**TASK PROMPT:** With the pictures left out, repeat every entry that follows exactly.

[Revision comparison data]
Segment Open
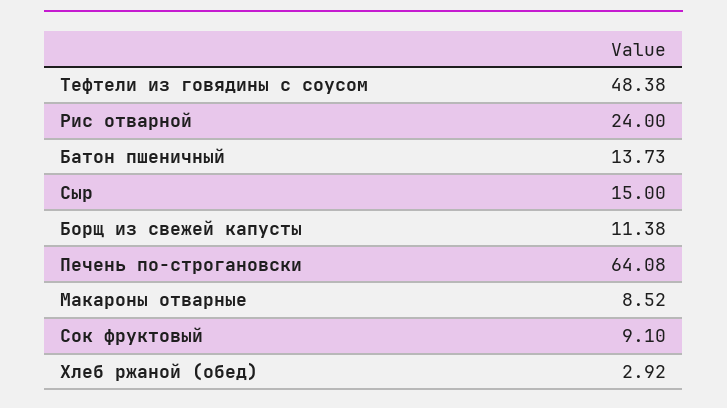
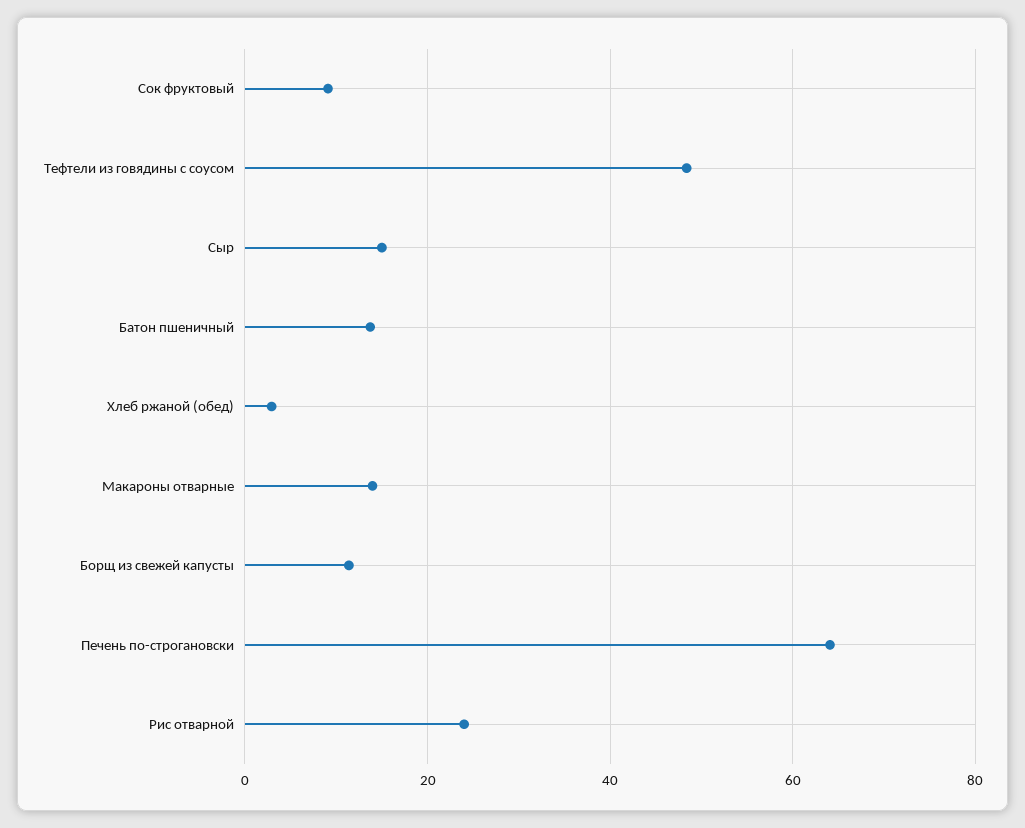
  {
    "Тефтели из говядины с соусом": 48.38,
    "Рис отварной": 24,
    "Батон пшеничный": 13.73,
    "Сыр": 15,
    "Борщ из свежей капусты": 11.38,
    "Печень по-строгановски": 64.08,
-   "Макароны отварные": 8.52,
+   "Макароны отварные": 14,
    "Сок фруктовый": 9.1,
    "Хлеб ржаной (обед)": 2.92
  }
Segment Closed
**EXERCISE RESPONSE:**
  {
    "Тефтели из говядины с соусом": 48.38,
    "Рис отварной": 24,
    "Батон пшеничный": 13.73,
    "Сыр": 15,
    "Борщ из свежей капусты": 11.38,
    "Печень по-строгановски": 64.08,
-   "Макароны отварные": 8.52,
+   "Макароны отварные": 14,
    "Сок фруктовый": 9.1,
    "Хлеб ржаной (обед)": 2.92
  }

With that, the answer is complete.